Si ces annonces peuvent sembler impressionnantes, pas sûr qu'elles soient très différentes des précédentes....
— Loan Torondel (@LoanTorondel) September 9, 2021
Comme précédemment, les plans de ce type sont entièrement dépendants d'un accord de la France pour leur mise en œuvre, ce qui n'est pas le cas ici encore une fois. https://t.co/8vgXabDWr3
Pour Jean-Claude Lenoir, président de l'association Salam, qui oeuvre auprès des migrants à Calais et Grande-Synthe, l'annonce est aussi impossible à mettre en oeuvre sur le plan juridique que pratique. "C’est incroyable que des ministres, français ou britanniques, tiennent ce genre de propos. En ce moment, il y a jusqu’à 20, 30 embarcations en même temps sur l’eau. C’est juste impossible, impossible, impossible, assène-t-il. Frontex, au début, était censé empêcher les gens d’entrer en Europe.
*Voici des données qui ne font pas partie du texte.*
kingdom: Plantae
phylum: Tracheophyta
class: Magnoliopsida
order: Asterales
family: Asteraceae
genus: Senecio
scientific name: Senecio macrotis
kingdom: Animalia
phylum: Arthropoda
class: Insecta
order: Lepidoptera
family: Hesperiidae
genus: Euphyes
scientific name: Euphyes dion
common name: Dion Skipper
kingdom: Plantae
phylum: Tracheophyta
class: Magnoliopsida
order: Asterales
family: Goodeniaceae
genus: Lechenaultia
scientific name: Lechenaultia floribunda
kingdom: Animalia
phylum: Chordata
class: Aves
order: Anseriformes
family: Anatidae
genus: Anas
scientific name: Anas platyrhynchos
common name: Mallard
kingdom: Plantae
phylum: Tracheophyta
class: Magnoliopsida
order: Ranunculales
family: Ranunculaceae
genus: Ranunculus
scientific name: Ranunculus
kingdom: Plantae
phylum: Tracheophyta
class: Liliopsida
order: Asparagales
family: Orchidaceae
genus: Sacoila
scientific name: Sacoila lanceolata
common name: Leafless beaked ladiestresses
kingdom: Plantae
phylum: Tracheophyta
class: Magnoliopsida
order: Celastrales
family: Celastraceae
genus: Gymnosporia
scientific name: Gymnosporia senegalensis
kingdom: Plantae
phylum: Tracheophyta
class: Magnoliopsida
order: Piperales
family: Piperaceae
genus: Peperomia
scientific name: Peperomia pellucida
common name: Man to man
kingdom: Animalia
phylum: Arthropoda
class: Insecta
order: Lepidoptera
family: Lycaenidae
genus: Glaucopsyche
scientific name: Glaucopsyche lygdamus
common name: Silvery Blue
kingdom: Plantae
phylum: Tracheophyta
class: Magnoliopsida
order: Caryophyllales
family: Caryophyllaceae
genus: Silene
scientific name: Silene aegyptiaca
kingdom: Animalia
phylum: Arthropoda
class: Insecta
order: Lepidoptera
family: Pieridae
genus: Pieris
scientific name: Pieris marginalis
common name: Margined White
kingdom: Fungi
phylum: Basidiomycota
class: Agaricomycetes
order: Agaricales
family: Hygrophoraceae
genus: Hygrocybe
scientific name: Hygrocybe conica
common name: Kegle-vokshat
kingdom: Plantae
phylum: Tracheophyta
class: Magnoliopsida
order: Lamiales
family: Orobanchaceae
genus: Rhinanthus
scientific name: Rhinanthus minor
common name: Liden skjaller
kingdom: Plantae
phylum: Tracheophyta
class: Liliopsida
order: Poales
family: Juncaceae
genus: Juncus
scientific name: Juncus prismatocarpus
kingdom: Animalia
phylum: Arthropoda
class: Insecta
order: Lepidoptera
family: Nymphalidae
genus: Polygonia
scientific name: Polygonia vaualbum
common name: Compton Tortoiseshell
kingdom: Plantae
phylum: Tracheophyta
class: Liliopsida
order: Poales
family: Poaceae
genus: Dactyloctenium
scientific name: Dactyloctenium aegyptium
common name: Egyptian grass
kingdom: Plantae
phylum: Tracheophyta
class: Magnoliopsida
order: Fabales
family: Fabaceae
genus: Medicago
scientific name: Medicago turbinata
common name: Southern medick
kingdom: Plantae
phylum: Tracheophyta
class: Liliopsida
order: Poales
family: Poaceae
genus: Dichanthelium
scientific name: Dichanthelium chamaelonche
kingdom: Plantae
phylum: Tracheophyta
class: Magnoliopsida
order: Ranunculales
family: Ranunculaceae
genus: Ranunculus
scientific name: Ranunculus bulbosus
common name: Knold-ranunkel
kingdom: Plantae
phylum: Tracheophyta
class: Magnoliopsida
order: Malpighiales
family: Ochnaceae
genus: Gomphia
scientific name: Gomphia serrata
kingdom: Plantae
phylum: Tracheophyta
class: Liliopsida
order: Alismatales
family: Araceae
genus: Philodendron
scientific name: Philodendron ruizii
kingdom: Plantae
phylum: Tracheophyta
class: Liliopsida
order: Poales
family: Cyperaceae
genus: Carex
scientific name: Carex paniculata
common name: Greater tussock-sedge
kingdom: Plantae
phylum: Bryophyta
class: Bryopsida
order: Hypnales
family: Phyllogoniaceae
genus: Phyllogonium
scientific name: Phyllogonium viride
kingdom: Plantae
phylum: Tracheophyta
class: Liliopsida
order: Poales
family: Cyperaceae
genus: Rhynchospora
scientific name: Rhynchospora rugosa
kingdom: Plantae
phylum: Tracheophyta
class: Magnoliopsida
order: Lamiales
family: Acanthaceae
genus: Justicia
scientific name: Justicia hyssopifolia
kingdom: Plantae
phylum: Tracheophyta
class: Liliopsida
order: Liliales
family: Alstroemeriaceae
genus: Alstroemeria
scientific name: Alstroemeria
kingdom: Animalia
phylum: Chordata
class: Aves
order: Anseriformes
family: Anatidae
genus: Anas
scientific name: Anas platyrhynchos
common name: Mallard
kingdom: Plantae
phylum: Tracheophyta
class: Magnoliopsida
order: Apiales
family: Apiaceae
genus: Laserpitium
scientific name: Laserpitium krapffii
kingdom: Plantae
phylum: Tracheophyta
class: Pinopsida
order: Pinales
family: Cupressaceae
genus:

Et maintenant, il faudrait qu’on l’utilise pour les empêcher de sortir de l’Europe ? Ils ne peuvent pas dévoyer les lois comme ça leur plaît, il s’agit de vies humaines !"
De plus, les exilés ne sont pas les seuls pour qui une politique de refoulement serait dévastatrice. "Quand on est marin, on sait le travail exceptionnel, extraordinaire des gendarmes, des sauveteurs. Ce sont des gens sérieux, qui dépassent même leur rôle et le font avec un engagement incroyable. Sans eux, il y a aurait des centaines de morts. Sauf qu’un jour, avec cette politique, ils vont se retrouver avec 30 morts autour d’eux, et quel traumatisme ça engendrerait pour ces gens dévoués !"
"Pour moi, cette décision revient à les condamner à mort malheureusement"
Une crainte confirmée par Jean-Michel Fournier, patron du Notre-Dame de Boulogne, au micro de Marion Durand pour France 3 Nord Pas-de-Calais. Le pêcheur a déjà secouru plusieurs migrants entassés sur des embarcations en difficultés. "Je ne comprends pas la réaction des Anglais. Si vraiment ils se mettent à repousser les gens qui veulent rentrer chez eux, je ne comprends pas. Je ne conçois pas à ce que la Royal Navy renvoie les migrants alors qu’ils sont à bout de force après la traversée", avance-t-il.
Pour lui, venir en aide aux personnes en difficultés dans la Manche fait partie de son "code d’honneur". Il craint désormais pour la vie des migrants. "Ils ont assez d’essence pour faire le voyage une fois, mais pas pour le faire deux fois. Pour moi, cette décision revient à les condamner à mort malheureusement". Avant de conclure. "Si on n‘est pas là, il y aura des drames".
Dans les eaux de la Manche, qui même les jours de chaleur restent à 13 ou 14 degrés, la traversée est toujours un risque. Selon le préfet maritime Philippe Dutrieux, quelque 15.400 migrants ont tenté la traversée entre le 1er janvier et le 31 août, dont 3.500 ont été "récupérés en difficulté" dans le détroit et ramenés sur les côtes françaises.